WHAT IS REQUIRED: Locate every line below that contains the word "Adhesive" and copy it.

DATASET RECORDS:
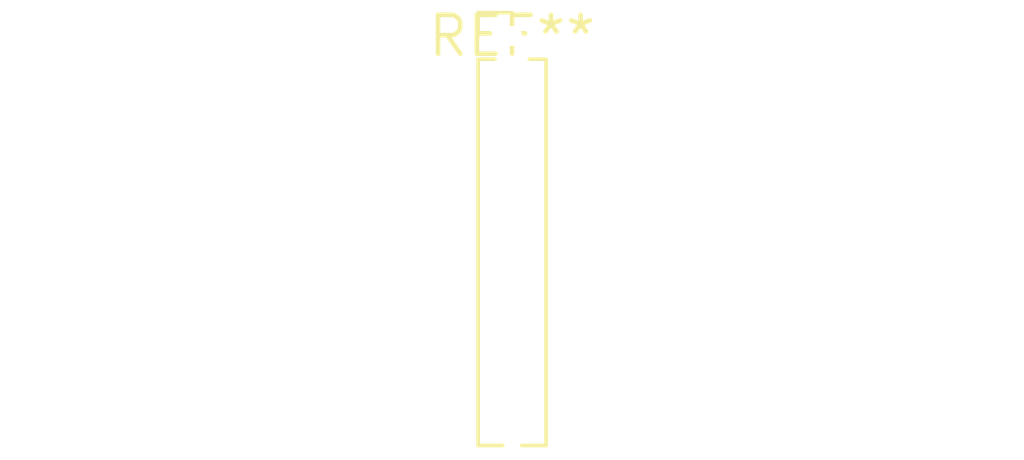
<source format=kicad_pcb>
(kicad_pcb (version 20240108) (generator pcbnew)

  (general
    (thickness 1.6)
  )

  (paper "A4")
  (layers
    (0 "F.Cu" signal)
    (31 "B.Cu" signal)
    (32 "B.Adhes" user "B.Adhesive")
    (33 "F.Adhes" user "F.Adhesive")
    (34 "B.Paste" user)
    (35 "F.Paste" user)
    (36 "B.SilkS" user "B.Silkscreen")
    (37 "F.SilkS" user "F.Silkscreen")
    (38 "B.Mask" user)
    (39 "F.Mask" user)
    (40 "Dwgs.User" user "User.Drawings")
    (41 "Cmts.User" user "User.Comments")
    (42 "Eco1.User" user "User.Eco1")
    (43 "Eco2.User" user "User.Eco2")
    (44 "Edge.Cuts" user)
    (45 "Margin" user)
    (46 "B.CrtYd" user "B.Courtyard")
    (47 "F.CrtYd" user "F.Courtyard")
    (48 "B.Fab" user)
    (49 "F.Fab" user)
    (50 "User.1" user)
    (51 "User.2" user)
    (52 "User.3" user)
    (53 "User.4" user)
    (54 "User.5" user)
    (55 "User.6" user)
    (56 "User.7" user)
    (57 "User.8" user)
    (58 "User.9" user)
  )

  (setup
    (pad_to_mask_clearance 0)
    (pcbplotparams
      (layerselection 0x00010fc_ffffffff)
      (plot_on_all_layers_selection 0x0000000_00000000)
      (disableapertmacros false)
      (usegerberextensions false)
      (usegerberattributes false)
      (usegerberadvancedattributes false)
      (creategerberjobfile false)
      (dashed_line_dash_ratio 12.000000)
      (dashed_line_gap_ratio 3.000000)
      (svgprecision 4)
      (plotframeref false)
      (viasonmask false)
      (mode 1)
      (useauxorigin false)
      (hpglpennumber 1)
      (hpglpenspeed 20)
      (hpglpendiameter 15.000000)
      (dxfpolygonmode false)
      (dxfimperialunits false)
      (dxfusepcbnewfont false)
      (psnegative false)
      (psa4output false)
      (plotreference false)
      (plotvalue false)
      (plotinvisibletext false)
      (sketchpadsonfab false)
      (subtractmaskfromsilk false)
      (outputformat 1)
      (mirror false)
      (drillshape 1)
      (scaleselection 1)
      (outputdirectory "")
    )
  )

  (net 0 "")

  (footprint "PinHeader_1x11_P1.27mm_Vertical" (layer "F.Cu") (at 0 0))

)

</source>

EXERCISE OUTPUT:
    (32 "B.Adhes" user "B.Adhesive")
    (33 "F.Adhes" user "F.Adhesive")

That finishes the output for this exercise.